• Information supplied
[BEGIN]
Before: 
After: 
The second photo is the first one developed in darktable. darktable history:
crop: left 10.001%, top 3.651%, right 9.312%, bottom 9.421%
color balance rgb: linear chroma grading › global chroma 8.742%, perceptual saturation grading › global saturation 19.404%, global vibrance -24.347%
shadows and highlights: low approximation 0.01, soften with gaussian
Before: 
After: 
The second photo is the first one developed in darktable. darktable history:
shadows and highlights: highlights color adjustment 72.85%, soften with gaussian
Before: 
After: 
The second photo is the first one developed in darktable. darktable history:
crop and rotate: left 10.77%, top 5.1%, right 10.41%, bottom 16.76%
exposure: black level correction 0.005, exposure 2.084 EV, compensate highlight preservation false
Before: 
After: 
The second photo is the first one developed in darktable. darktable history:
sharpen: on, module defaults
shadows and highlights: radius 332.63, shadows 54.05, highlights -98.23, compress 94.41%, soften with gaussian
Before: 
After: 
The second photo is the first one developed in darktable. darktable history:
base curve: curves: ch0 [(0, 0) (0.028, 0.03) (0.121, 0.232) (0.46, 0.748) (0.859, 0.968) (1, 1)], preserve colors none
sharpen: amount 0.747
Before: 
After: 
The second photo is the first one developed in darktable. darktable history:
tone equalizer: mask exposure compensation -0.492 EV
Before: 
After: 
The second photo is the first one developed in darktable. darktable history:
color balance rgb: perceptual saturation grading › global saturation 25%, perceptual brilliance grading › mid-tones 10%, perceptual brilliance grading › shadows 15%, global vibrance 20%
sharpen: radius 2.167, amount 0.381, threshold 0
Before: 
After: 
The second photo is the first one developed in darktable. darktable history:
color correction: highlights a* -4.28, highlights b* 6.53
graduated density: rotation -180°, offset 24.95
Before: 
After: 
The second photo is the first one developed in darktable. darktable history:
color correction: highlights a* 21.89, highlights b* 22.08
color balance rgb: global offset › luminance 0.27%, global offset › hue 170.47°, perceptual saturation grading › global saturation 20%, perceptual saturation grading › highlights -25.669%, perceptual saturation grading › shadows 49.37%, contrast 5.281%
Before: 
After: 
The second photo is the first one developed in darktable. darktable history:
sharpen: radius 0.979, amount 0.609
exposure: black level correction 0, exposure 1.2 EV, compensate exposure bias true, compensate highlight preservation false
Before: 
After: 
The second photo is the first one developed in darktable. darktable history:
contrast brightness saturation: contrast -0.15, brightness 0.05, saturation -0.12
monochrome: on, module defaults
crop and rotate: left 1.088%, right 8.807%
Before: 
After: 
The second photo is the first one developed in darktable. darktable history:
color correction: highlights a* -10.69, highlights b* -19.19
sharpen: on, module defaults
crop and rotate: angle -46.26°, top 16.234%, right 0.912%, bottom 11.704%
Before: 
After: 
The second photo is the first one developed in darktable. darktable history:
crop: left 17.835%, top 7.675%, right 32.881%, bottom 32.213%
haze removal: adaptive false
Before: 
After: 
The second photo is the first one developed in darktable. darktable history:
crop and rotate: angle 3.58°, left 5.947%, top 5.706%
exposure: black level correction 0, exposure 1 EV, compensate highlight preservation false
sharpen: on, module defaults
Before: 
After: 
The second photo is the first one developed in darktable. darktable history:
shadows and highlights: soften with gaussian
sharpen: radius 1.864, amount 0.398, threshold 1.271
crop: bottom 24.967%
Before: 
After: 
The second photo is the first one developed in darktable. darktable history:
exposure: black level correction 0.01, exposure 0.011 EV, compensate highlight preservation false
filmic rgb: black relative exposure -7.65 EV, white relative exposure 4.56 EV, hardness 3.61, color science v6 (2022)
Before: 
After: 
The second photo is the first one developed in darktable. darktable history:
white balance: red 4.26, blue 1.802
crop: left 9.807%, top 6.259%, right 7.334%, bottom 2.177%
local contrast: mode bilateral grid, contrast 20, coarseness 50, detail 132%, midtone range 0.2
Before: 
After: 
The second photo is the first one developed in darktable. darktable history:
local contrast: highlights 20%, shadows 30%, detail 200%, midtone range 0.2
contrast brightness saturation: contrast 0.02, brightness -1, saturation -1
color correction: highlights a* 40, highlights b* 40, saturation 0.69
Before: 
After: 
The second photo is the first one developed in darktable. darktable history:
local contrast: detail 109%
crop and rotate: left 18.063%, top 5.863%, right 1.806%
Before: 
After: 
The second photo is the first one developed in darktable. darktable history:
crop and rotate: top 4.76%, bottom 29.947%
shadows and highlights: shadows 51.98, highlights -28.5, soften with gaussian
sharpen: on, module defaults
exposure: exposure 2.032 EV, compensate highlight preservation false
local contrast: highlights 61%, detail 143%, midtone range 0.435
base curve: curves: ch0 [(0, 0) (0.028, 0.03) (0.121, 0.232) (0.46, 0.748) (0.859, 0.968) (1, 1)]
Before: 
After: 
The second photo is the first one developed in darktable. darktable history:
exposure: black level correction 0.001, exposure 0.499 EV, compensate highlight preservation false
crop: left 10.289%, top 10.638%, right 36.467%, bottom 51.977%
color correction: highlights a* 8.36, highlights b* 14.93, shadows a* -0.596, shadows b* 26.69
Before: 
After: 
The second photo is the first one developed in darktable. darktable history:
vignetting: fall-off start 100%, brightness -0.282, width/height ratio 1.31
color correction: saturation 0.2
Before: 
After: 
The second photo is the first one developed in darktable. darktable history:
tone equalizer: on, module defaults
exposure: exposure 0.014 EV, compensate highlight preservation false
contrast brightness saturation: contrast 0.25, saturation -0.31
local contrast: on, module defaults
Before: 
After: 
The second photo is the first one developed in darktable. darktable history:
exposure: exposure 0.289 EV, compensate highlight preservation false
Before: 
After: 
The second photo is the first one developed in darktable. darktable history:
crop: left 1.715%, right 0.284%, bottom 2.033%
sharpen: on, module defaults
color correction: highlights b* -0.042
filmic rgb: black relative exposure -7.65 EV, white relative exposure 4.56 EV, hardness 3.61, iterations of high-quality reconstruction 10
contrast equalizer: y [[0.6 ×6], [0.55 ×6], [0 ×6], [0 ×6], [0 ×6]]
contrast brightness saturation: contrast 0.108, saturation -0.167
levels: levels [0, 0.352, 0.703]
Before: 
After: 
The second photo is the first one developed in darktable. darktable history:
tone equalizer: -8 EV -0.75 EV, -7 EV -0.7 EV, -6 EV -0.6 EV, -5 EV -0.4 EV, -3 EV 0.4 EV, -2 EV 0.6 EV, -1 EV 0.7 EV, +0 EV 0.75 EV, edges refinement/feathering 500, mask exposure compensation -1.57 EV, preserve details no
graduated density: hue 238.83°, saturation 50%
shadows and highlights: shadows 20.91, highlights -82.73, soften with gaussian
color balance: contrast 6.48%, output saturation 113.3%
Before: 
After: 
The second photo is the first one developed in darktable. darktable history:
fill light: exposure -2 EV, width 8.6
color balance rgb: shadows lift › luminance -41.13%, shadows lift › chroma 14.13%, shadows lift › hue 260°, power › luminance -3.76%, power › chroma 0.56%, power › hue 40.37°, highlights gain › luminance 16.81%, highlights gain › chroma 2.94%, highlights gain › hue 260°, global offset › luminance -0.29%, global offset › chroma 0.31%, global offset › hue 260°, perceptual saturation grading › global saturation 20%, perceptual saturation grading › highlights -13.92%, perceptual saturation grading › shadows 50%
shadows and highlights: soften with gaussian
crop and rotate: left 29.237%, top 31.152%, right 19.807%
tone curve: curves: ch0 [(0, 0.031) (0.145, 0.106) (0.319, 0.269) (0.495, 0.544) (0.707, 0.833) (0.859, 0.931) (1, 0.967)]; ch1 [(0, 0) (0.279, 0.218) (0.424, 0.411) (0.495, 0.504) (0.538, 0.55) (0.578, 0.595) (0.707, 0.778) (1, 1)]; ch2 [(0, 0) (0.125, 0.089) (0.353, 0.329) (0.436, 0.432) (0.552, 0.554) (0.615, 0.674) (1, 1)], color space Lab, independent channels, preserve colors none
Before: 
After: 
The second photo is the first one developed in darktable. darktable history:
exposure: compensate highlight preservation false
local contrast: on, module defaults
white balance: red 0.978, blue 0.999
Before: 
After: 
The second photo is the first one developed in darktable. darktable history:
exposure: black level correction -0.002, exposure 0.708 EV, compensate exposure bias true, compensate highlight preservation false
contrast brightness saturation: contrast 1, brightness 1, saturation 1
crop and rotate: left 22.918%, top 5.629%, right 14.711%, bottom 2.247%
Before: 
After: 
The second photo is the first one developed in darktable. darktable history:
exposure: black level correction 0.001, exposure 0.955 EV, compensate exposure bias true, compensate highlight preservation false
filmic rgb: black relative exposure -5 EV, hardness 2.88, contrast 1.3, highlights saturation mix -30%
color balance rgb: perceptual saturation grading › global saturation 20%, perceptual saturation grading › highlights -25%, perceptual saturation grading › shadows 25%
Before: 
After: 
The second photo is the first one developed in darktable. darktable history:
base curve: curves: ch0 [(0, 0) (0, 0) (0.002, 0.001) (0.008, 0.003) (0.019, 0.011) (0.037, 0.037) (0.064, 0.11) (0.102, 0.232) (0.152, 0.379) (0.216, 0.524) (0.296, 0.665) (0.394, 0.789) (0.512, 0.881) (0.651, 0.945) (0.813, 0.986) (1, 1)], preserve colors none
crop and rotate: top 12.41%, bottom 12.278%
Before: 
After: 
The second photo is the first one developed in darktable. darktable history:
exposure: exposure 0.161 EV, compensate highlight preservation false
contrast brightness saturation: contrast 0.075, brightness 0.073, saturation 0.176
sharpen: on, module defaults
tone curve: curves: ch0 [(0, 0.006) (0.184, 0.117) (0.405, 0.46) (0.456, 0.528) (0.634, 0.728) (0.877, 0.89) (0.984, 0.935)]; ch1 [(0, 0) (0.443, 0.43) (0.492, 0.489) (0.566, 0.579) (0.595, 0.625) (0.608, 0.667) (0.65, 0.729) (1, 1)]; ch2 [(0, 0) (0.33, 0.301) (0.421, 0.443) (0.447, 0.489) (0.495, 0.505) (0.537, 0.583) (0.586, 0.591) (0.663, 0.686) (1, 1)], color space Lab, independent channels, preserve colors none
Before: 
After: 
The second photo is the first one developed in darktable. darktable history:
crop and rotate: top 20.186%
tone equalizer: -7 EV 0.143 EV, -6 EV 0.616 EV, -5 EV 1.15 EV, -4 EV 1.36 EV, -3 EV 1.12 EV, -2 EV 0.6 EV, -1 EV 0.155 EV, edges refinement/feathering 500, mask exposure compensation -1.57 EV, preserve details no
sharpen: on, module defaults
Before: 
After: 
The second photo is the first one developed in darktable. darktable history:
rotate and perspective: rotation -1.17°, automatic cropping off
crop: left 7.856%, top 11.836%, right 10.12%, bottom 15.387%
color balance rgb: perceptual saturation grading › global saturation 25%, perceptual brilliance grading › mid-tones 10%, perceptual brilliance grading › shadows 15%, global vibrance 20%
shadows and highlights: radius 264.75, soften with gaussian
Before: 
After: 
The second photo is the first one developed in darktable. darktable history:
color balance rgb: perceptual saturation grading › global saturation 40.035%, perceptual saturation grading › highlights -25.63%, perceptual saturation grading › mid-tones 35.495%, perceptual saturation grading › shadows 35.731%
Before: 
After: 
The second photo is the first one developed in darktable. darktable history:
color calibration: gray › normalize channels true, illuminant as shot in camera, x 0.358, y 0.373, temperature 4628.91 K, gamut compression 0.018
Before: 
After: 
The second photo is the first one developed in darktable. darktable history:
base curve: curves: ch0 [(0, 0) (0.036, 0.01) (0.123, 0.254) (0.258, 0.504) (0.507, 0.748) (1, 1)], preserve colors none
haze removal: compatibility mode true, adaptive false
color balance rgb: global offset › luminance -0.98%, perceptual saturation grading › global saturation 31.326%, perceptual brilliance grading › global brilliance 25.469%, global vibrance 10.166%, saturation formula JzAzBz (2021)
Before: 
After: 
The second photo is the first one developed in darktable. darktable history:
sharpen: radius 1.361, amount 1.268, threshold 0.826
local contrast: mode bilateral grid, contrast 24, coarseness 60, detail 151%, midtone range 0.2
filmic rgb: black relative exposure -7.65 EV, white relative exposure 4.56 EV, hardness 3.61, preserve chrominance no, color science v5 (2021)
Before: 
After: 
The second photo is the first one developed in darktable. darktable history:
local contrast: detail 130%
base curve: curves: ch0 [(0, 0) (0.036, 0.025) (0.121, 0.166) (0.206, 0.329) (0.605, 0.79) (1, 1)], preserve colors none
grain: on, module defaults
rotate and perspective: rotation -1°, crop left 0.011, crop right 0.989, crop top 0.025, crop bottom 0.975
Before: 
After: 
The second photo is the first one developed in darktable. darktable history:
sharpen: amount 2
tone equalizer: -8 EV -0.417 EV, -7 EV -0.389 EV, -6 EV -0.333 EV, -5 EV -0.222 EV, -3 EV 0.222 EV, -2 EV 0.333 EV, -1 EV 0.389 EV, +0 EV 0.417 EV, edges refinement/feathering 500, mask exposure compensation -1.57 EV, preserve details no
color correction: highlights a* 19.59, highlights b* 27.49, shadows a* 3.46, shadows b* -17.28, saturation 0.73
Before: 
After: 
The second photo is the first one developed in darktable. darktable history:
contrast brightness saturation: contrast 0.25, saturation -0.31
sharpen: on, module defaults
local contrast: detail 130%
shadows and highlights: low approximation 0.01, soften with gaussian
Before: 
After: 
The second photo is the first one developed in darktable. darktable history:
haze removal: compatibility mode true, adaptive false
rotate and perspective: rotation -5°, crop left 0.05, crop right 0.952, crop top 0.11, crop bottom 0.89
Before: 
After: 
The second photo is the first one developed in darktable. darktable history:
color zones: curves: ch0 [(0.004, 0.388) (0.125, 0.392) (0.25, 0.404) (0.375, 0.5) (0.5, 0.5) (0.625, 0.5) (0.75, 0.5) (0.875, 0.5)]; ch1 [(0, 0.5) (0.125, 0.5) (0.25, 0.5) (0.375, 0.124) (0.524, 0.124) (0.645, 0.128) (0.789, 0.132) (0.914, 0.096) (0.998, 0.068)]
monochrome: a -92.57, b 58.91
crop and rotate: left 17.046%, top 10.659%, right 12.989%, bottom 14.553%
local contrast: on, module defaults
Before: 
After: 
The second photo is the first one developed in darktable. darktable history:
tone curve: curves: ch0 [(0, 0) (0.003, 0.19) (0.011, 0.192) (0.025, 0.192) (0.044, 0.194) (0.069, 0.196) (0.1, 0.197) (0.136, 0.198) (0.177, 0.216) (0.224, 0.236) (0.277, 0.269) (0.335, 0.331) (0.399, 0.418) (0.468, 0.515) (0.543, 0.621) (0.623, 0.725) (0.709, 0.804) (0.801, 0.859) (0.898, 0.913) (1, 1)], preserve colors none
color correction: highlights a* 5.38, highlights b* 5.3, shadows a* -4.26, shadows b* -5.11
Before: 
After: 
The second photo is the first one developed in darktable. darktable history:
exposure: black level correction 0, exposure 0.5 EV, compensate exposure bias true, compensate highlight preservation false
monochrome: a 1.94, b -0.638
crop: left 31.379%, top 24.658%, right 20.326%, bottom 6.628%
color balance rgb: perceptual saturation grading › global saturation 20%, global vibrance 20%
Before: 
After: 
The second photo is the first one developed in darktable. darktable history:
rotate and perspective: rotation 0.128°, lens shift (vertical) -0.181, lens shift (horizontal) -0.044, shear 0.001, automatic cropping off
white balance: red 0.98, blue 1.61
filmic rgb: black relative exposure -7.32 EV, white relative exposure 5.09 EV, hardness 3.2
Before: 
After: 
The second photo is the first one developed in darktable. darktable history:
[END]
Reproduce the items above word for word, from the first line through the line containing "shadows and highlights: radius 332.63, shadows", with both ends included.

Before: 
After: 
The second photo is the first one developed in darktable. darktable history:
crop: left 10.001%, top 3.651%, right 9.312%, bottom 9.421%
color balance rgb: linear chroma grading › global chroma 8.742%, perceptual saturation grading › global saturation 19.404%, global vibrance -24.347%
shadows and highlights: low approximation 0.01, soften with gaussian
Before: 
After: 
The second photo is the first one developed in darktable. darktable history:
shadows and highlights: highlights color adjustment 72.85%, soften with gaussian
Before: 
After: 
The second photo is the first one developed in darktable. darktable history:
crop and rotate: left 10.77%, top 5.1%, right 10.41%, bottom 16.76%
exposure: black level correction 0.005, exposure 2.084 EV, compensate highlight preservation false
Before: 
After: 
The second photo is the first one developed in darktable. darktable history:
sharpen: on, module defaults
shadows and highlights: radius 332.63, shadows 54.05, highlights -98.23, compress 94.41%, soften with gaussian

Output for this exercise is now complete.